3D-SExo/DGel hydrogel promotes osteogenesis in vivo. (A) Schematic representation of 3D-SExo/DGel hydrogel promote bone repair after implanted into the region of cranial bone defects in mice. (B) Representative 3D reconstructed micro-CT images of the cranial defect region in mice with different treatments. Red circles indicate the extent of the original bone defect. Scale bars: 500 μm. (C–D) Calculated bone volume fraction (C) and bone mineral density (D) in the cranial defect region from mice with different treatments (n = 3). Data are shown as means ± SD (n = 3). The significant differences are determined by the one-way ANOVA, ∗∗p < 0.01, ∗∗∗p < 0.005, in comparison with the control group. (E) Representative images of H&E staining in the cranial defect area of mice with different treatments. Scale bars: 300 μm for E. (F)In vivo imaging of DiR labeled 3D-SExo/DGel hydrogel after implanted into the region of cranial bone defects of mice. (G) Relative fluorescence intensity of cranial bone defect region of mice after implanted with DiR labeled 3D-SExo/DGel hydrogel. The fluorescence intensity of bone defect region implanted with DiR labeled formulation at day 1 were set as 1. Data are shown as means ± SD (n = 3). (For interpretation of the references to colour in this figure legend, the reader is referred to the Web version of this article.)

Fig. 7

3D-SExo/DGel hydrogel regulate bone microenvironment to promote osteogenesis and angiogenesis in vivo. (A) Schematic illustration of ROS scavenging and angiogenesis in the anaerobic microenvironment of the cranial bone defect area, which promotes osteogenesis through activation of the Wnt/β-catenin pathway to promote the rise of catenin content and thus osteogenesis to promote osteogenic regeneration in vivo. (B) Representative images of the in vivo imaging system after injection of ROS Brite™ 700 at different time points. (C) Representative fluorescence images after injection of Hypoxyprobe in the cranial defect region at week eight.

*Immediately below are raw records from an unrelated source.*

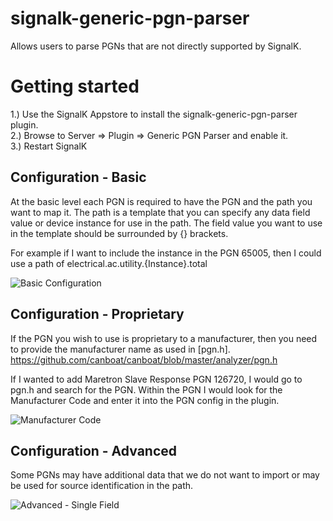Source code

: # signalk-generic-pgn-parser
Allows users to parse PGNs that are not directly supported by SignalK.

# Getting started
1.) Use the SignalK Appstore to install the signalk-generic-pgn-parser plugin.<br/>
2.) Browse to Server => Plugin => Generic PGN Parser and enable it.<br/>
3.) Restart SignalK<br/>

## Configuration - Basic
At the basic level each PGN is required to have the PGN and the path you want to map it. The path is a template that you can specify any data field value or device instance for use in the path. The field value you want to use in the template should be surrounded by {} brackets.<br/>

For example if I want to include the instance in the PGN 65005, then I could use a path of electrical.ac.utility.{Instance}.total

![Basic Configuration](https://user-images.githubusercontent.com/30420708/76558583-8b536c80-646b-11ea-8cad-eddc7d9dbfb1.png)

## Configuration - Proprietary
If the PGN you wish to use is proprietary to a manufacturer, then you need to provide the manufacturer name as used in [pgn.h]. https://github.com/canboat/canboat/blob/master/analyzer/pgn.h

If I wanted to add Maretron Slave Response PGN 126720, I would go to pgn.h and search for the PGN. Within the PGN I would look for the Manufacturer Code and enter it into the PGN config in the plugin.

![Manufacturer Code](https://user-images.githubusercontent.com/30420708/76559374-0a957000-646d-11ea-9d9a-51bc3baa144a.png)

## Configuration - Advanced
Some PGNs may have additional data that we do not want to import or may be used for source identification in the path.

![Advanced - Single Field](https://user-images.githubusercontent.com/30420708/76570875-41c34b80-6484-11ea-8779-29da53c26134.png)
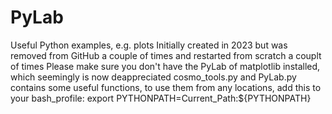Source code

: # PyLab
Useful Python examples, e.g. plots
Initially created in 2023 but was removed from GitHub a couple of times and restarted from scratch a couplt of times
Please make sure you don't have the PyLab of matplotlib installed, which seemingly is now deappreciated
cosmo_tools.py and PyLab.py contains some useful functions, to use them from any locations, add this to your bash_profile:
export PYTHONPATH=Current_Path:${PYTHONPATH}
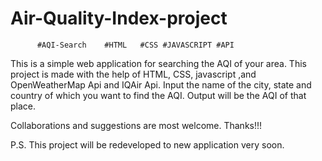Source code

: # Air-Quality-Index-project 
          #AQI-Search    #HTML   #CSS #JAVASCRIPT #API
This is a simple web application for searching the AQI of your area.
This project is made with the help of HTML, CSS, javascript ,and OpenWeatherMap Api and IQAir Api. 
Input the name of the city, state and country of which you want to find the AQI. Output will be the AQI of that place.

Collaborations and suggestions are most welcome.
Thanks!!!

P.S.  This project will be redeveloped to new application very soon.
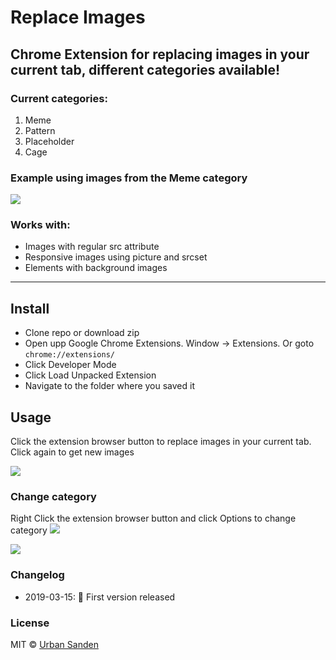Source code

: # Replace Images

## Chrome Extension for replacing images in your current tab, different categories available!

### Current categories:

1. Meme
2. Pattern
3. Placeholder
3. Cage

### Example using images from the Meme category

![](https://res.cloudinary.com/urre/image/upload/v1552854004/mgoofykrrl5hznbfqkzw.jpg)

### Works with:
+ Images with regular src attribute
+ Responsive images using picture and srcset
+ Elements with background images

---

## Install

+ Clone repo or download zip
+ Open upp Google Chrome Extensions. Window → Extensions. Or goto `chrome://extensions/`
+ Click Developer Mode
+ Click Load Unpacked Extension
+ Navigate to the folder where you saved it

## Usage
Click the extension browser button to replace images in your current tab. Click again to get new images

![](https://res.cloudinary.com/urre/image/upload/v1552666248/jyg4zqmnagwksnv6guga.jpg)

### Change category
Right Click the extension browser button and click Options to change category
![](https://res.cloudinary.com/urre/image/upload/v1552666225/ekyvbqdtdb8wqdrzcycw.jpg)

![](https://res.cloudinary.com/urre/image/upload/v1552842385/bwbj2n0udjnizzudfddf.jpg)

### Changelog
+ 2019-03-15: 🎉 First version released

### License

MIT © [Urban Sanden](https://twitter.com/urre)

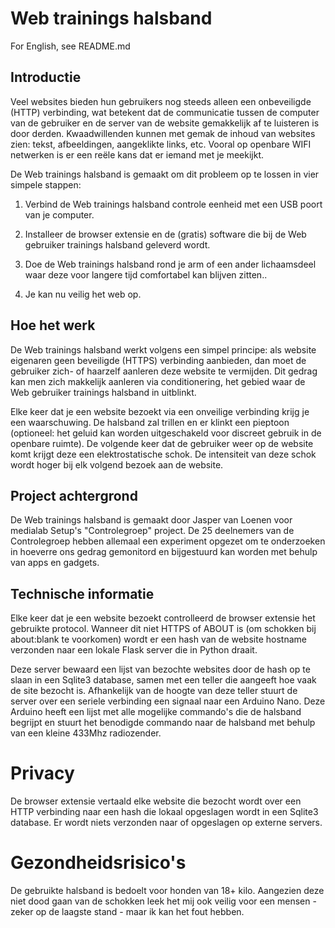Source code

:# Web trainings halsband

For English, see README.md

## Introductie

Veel websites bieden hun gebruikers nog steeds alleen een onbeveiligde (HTTP) verbinding, wat betekent dat de communicatie tussen de computer van de gebruiker en de server van de website gemakkelijk af te luisteren is door derden. Kwaadwillenden kunnen met gemak de inhoud van websites zien: tekst, afbeeldingen, aangeklikte links, etc. Vooral op openbare WIFI netwerken is er een reële kans dat er iemand met je meekijkt.

De Web trainings halsband is gemaakt om dit probleem op te lossen in vier simpele stappen:

1. Verbind de Web trainings halsband controle eenheid met een USB poort van je computer.

2. Installeer de browser extensie en de (gratis) software die bij de Web gebruiker trainings halsband geleverd wordt.

3. Doe de Web trainings halsband rond je arm of een ander lichaamsdeel waar deze voor langere tijd comfortabel kan blijven zitten..

4. Je kan nu veilig het web op.

## Hoe het werk

De Web trainings halsband werkt volgens een simpel principe: als website eigenaren geen beveiligde (HTTPS) verbinding aanbieden, dan moet de gebruiker zich- of haarzelf aanleren deze website te vermijden. Dit gedrag kan men zich makkelijk aanleren via conditionering, het gebied waar de Web gebruiker trainings halsband in uitblinkt.

Elke keer dat je een website bezoekt via een onveilige verbinding krijg je een waarschuwing. De halsband zal trillen en er klinkt een pieptoon (optioneel: het geluid kan worden uitgeschakeld voor discreet gebruik in de openbare ruimte). De volgende keer dat de gebruiker weer op de website komt krijgt deze een elektrostatische schok. De intensiteit van deze schok wordt hoger bij elk volgend bezoek aan de website.

## Project achtergrond

De Web trainings halsband is gemaakt door Jasper van Loenen voor medialab Setup's "Controlegroep" project. De 25 deelnemers van de Controlegroep hebben allemaal een experiment opgezet om te onderzoeken in hoeverre ons gedrag gemonitord en bijgestuurd kan worden met behulp van apps en gadgets.

## Technische informatie

Elke keer dat je een website bezoekt controlleerd de browser extensie het gebruikte protocol. Wanneer dit niet HTTPS of ABOUT is (om schokken bij about:blank te voorkomen) wordt er een hash van de website hostname verzonden naar een lokale Flask server die in Python draait.

Deze server bewaard een lijst van bezochte websites door de hash op te slaan in een Sqlite3 database, samen met een teller die aangeeft hoe vaak de site bezocht is. Afhankelijk van de hoogte van deze teller stuurt de server over een seriele verbinding een signaal naar een Arduino Nano. Deze Arduino heeft een lijst met alle mogelijke commando's die de halsband begrijpt en stuurt het benodigde commando naar de halsband met behulp van een kleine 433Mhz radiozender.

# Privacy

De browser extensie vertaald elke website die bezocht wordt over een HTTP verbinding naar een hash die lokaal opgeslagen wordt in een Sqlite3 database. Er wordt niets verzonden naar of opgeslagen op externe servers.

# Gezondheidsrisico's

De gebruikte halsband is bedoelt voor honden van 18+ kilo. Aangezien deze niet dood gaan van de schokken leek het mij ook veilig voor een mensen - zeker op de laagste stand - maar ik kan het fout hebben.
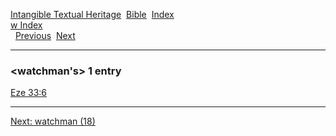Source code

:[Intangible Textual Heritage](../../index)  [Bible](../index) 
[Index](index)   
[w Index](_w_)  
  [Previous](c12271)  [Next](c12273) 

------------------------------------------------------------------------

### &lt;watchman's&gt; 1 entry

[Eze 33:6](../kjv/eze033.htm#006)  

------------------------------------------------------------------------

[Next: watchman (18)](c12273)
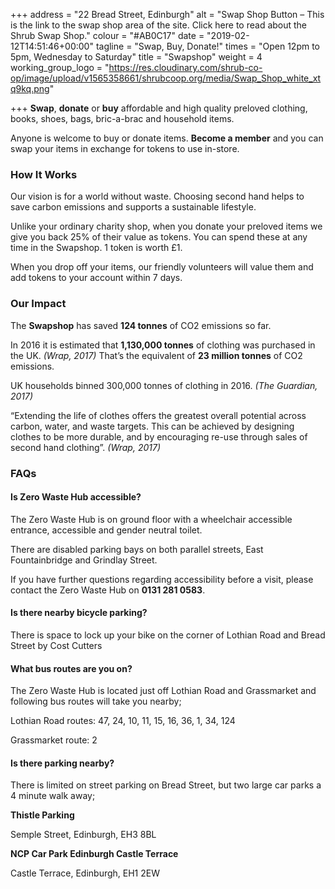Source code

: +++
address = "22 Bread Street, Edinburgh"
alt = "Swap Shop Button – This is the link to the swap shop area of the site. Click here to read about the Shrub Swap Shop."
colour = "#AB0C17"
date = "2019-02-12T14:51:46+00:00"
tagline = "Swap, Buy, Donate!"
times = "Open 12pm to 5pm, Wednesday to Saturday"
title = "Swapshop"
weight = 4
working_group_logo = "https://res.cloudinary.com/shrub-co-op/image/upload/v1565358661/shrubcoop.org/media/Swap_Shop_white_xtq9kq.png"

+++
**Swap**, **donate** or **buy** affordable and high quality preloved clothing, books, shoes, bags, bric-a-brac and household items.

Anyone is welcome to buy or donate items. **Become a member** and you can swap your items in exchange for tokens to use in-store.

### **How It Works**

Our vision is for a world without waste. Choosing second hand helps to save carbon emissions and supports a sustainable lifestyle.

Unlike your ordinary charity shop, when you donate your preloved items we give you back 25% of their value as tokens. You can spend these at any time in the Swapshop. 1 token is worth £1.

When you drop off your items, our friendly volunteers will value them and add tokens to your account within 7 days.

### **Our Impact**

The **Swapshop** has saved **124 tonnes** of CO2 emissions so far.

In 2016 it is estimated that **1,130,000 tonnes** of clothing was purchased in the UK. _(Wrap, 2017)_ That’s the equivalent of **23 million tonnes** of CO2 emissions.

UK households binned 300,000 tonnes of clothing in 2016. _(The Guardian, 2017)_

“Extending the life of clothes offers the greatest overall potential across carbon, water, and waste targets. This can be achieved by designing clothes to be more durable, and by encouraging re-use through sales of second hand clothing”. _(Wrap, 2017)_

### **FAQs**

#### Is Zero Waste Hub accessible?

The Zero Waste Hub is on ground floor with a wheelchair accessible entrance, accessible and gender neutral toilet.

There are disabled parking bays on both parallel streets, East Fountainbridge and Grindlay Street.

If you have further questions regarding accessibility before a visit, please contact the Zero Waste Hub on **0131 281 0583**.

#### Is there nearby bicycle parking?

There is space to lock up your bike on the corner of Lothian Road and Bread Street by Cost Cutters

#### What bus routes are you on?

The Zero Waste Hub is located just off Lothian Road and Grassmarket and following bus routes will take you nearby;

Lothian Road routes: 47, 24, 10, 11, 15, 16, 36, 1, 34, 124

Grassmarket route: 2

#### Is there parking nearby?

There is limited on street parking on Bread Street, but two large car parks a 4 minute walk away;

**Thistle Parking**

Semple Street, Edinburgh, EH3 8BL

**NCP Car Park Edinburgh Castle Terrace**

Castle Terrace, Edinburgh, EH1 2EW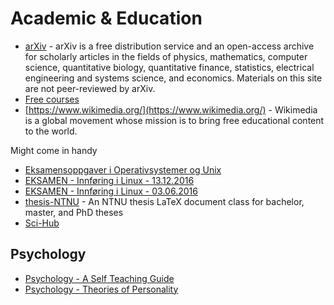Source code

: # Academic & Education

- [arXiv](https://arxiv.org/) - arXiv is a free distribution service and an open-access archive for scholarly articles in the fields of physics, mathematics, computer science, quantitative biology, quantitative finance, statistics, electrical engineering and systems science, and economics. Materials on this site are not peer-reviewed by arXiv. 
- [Free courses](https://www.edx.org)
- [https://www.wikimedia.org/](https://www.wikimedia.org/) - Wikimedia is a global movement whose mission is to bring free educational content to the world.

Might come in handy
- [Eksamensoppgaver i Operativsystemer og Unix](https://www.cs.hioa.no/~haugerud/os/eksamen/allInkFasit.pdf)
- [EKSAMEN - Innføring i Linux - 13.12.2016](https://web01.usn.no/eksamen/Eksamensoppgaver2016H/I%C3%98I/6100%20Innf%C3%B8ring%20i%20Linux%2013122016.pdf)
- [EKSAMEN - Innføring i Linux - 03.06.2016](https://web01.usn.no/eksamen/Eksamensoppgaver2016V/I%C3%98I/6100%20Innf%C3%B8ring%20i%20Linux%2003062016%20Konte.pdf)
- [thesis-NTNU](https://github.com/COPCSE-NTNU/thesis-NTNU) - An NTNU thesis LaTeX document class for bachelor, master, and PhD theses 
- [Sci-Hub](https://sci-hub.se/)

## Psychology
- [Psychology - A Self Teaching Guide](http://www.rawanonline.com/wp-content/uploads/2012/09/Psychology-A-Self-Teaching-Guide-English.pdf)
- [Psychology - Theories of Personality](http://www.rawanonline.com/wp-content/uploads/2012/09/Theories-of-Personality-7e-English.pdf)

Scale bars: 500 μm. (D) Quantitative analysis of ROS Brite™ 700. The fluorescence intensity of the Con group at Week 4 was normalized to 1. Data are shown as means ± SD (n = 3). The significant differences are determined by the one-way ANOVA, ∗∗∗p < 0.005, in comparison with the control group. (E) Quantitative analysis of Hypoxyprobe staining. The fluorescence intensity of the Con group was normalized to 1. Data are shown as means ± SD (n = 3). The significant differences are determined by the one-way ANOVA, ∗∗∗p < 0.005, in comparison with the control group. (F) Representative images of immunofluorescence staining for OPN, NRF2, RUNX2, CD31, α-SMA, and β-catenin in the area of cranial defects in mice after different treatments at 8 weeks (yellow arrows point to the periosteum where osteoblasts are located). Scale bars: 50 μm. (For interpretation of the references to colour in this figure legend, the reader is referred to the Web version of this article.)